Raising little narcissists

Raising little narcissists March 11, 2015

A study purports to show how certain parenting styles can turn children into narcissists.  But it distinguishes between narcissism, which is bad, and “self-esteem,” which is good.

From The Parenting Style That Turns Kids Into Narcissists – Bloomberg Business:

Researchers at the University of Amsterdam took a more methodical approach to determine what kind of parenting yields narcissistic kids—those who “feel superior to others, fantasize about personal success, and believe they deserve special treatment.” The team studied 565 kids and 705 parents over two years and tested two hypotheses for what makes kids narcissists: parental worship or a lack of parental warmth.

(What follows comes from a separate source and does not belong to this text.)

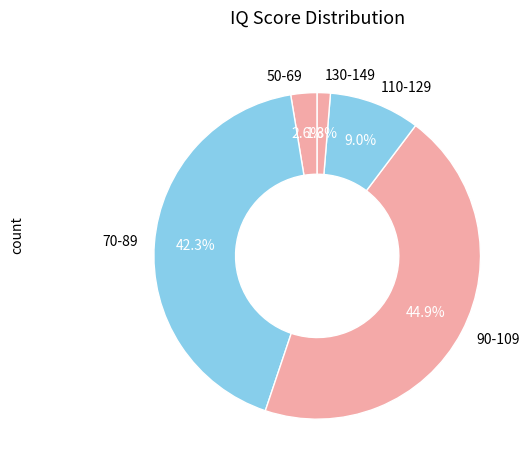

Does any single category account for the majority?

No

The results: Worshippers by a landslide.

Parents who “overvalue” their kids by teaching them that they’re unique and extraordinary—which they all are, of course—encourage those kids to have an inflated view of themselves and a less charitable view of others. The kids grow up to expect the world will treat them the way their parents do. Which it inevitably doesn’t. . . .

In an earlier study, “My Child Is God’s Gift to Humanity …,” the same research team used a questionnaire and scale to measure the distance between how much parents value their children and how the children objectively perform. They concluded, not surprisingly, that “overvalued children are not more intelligent than other children.” They used the same questionnaire and scale in this new PNAS study. Parents are asked to rate statements, such as “My child is more special than other children,” and kids evaluate such lines as “I like to think about how incredibly nice I am.” . .. .

The researchers also point to what may be the best parenting strategy for well-adjusted, non-narcissistic kids: a combination of “parental warmth” and realism about children’s abilities. Self-esteem, they write, may be the foil to narcissism, as it comes from being accepted by others and highly regarded, rather than imposing a vision of oneself on the world. “High self-esteem, unlike narcissism, predicts lower levels of anxiety and depression over time,” they write.